Ao rigor e à tensão que caracterizam o seu trabalho, contrasta um vida pessoal desafogada e desesperançada, com que chega a Haia para desempenhar a sua função nos bastidores do Tribunal, de forma quase invisível e em tom de sussurro: “Havia um certo grau de tensão intrínseco ao Tribunal e à sua actividade, uma contradição entre a natureza íntima da dor e a praça pública onde tinha de ser exibida”.
O teatro processual e mediático dos processos parece ganhar contornos reais quando trava conhecimento com um homem, cuja catástrofe mais íntima se tornara alvo de mexericos fúteis e maliciosos. Porém, quando o curso da vida ultrapassa a esfera do privado, nem ele se revela na totalidade nem ela se compromete ou se dá a conhecer.
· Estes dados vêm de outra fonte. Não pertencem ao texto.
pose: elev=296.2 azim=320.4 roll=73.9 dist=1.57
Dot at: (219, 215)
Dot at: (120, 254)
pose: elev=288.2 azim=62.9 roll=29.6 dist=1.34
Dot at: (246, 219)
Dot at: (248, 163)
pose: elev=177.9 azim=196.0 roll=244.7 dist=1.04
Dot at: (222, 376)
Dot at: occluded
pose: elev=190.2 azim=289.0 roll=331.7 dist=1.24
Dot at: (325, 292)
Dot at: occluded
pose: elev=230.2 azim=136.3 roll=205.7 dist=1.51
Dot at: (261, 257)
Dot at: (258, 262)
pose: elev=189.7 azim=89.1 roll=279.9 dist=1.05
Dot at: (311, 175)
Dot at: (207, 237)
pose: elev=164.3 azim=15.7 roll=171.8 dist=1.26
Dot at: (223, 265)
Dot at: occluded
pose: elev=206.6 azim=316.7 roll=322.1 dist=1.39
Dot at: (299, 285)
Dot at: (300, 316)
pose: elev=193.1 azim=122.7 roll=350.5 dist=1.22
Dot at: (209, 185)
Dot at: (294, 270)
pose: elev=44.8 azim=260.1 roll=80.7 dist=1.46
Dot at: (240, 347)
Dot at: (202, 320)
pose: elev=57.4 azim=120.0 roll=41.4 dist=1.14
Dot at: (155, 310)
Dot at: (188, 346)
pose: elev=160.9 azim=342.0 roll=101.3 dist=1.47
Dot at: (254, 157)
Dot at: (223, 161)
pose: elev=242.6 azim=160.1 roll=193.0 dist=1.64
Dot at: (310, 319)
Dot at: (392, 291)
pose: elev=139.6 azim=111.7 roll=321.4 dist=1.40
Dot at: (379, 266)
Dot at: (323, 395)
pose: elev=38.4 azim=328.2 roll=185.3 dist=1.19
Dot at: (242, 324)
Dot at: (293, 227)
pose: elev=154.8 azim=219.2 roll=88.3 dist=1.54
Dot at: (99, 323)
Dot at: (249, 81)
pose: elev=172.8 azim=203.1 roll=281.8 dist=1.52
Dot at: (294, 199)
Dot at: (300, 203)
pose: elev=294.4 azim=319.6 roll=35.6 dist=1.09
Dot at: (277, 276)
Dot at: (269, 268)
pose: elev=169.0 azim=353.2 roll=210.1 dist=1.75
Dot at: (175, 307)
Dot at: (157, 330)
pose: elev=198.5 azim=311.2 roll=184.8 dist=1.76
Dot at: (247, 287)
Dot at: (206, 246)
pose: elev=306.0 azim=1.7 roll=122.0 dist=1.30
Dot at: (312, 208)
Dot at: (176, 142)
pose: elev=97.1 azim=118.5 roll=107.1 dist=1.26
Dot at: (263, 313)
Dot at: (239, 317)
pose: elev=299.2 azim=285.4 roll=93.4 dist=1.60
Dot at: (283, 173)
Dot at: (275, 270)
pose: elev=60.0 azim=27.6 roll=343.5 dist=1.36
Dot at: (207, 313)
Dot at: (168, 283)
O espaço mingua um pouco mais: na relação, na casa, no coração e nas dúvidas que diminuem o futuro, lançando dúvidas – ao leitor – sobre o que lhe retirará perspectiva e luz: se o trabalho, se ele, ou se ela mesma quando se questiona. “E percebi que, para ele, eu era puro instrumento, alguém sem vontade ou discernimento, um espaço destituído de consciência para onde ele podia escapar, a única companhia que ele suportava. Eis a razão, eis a razão pela qual pedira a minha presença, a razão de eu estar ali”.
Perante exigências, a protagonista começa a questionar a sua vontade em permanecer em determinados espaços, desde logo se as suas vontades e razões serão verdadeiras. “A ideia era tão pessoal, que quase parecia impossível, e percebi que a noção de um olhar humano tão longo e atento estava muito para lá do domínio da experiência contemporânea. (…) Significa qualquer coisa, este virar para dentro, virar costas à tempestade que se avoluma lá fora”.
É na complexidade daquilo que observa que reside a intensidade deste livro de Kitamura, recheado de introspecções, funcionando como filtro, explorando as camadas da linguagem e das máscaras a que as convenções sociais obrigam – ou até mesmo certas relações íntimas, alimentando um certo desapego. Quando uma pessoa se sente de reserva, qual será o espaço negativo da sua própria ausência? Compreender-se e aceitar-se, sentir-se realmente ela própria – talvez seja essa a maior das intimidades.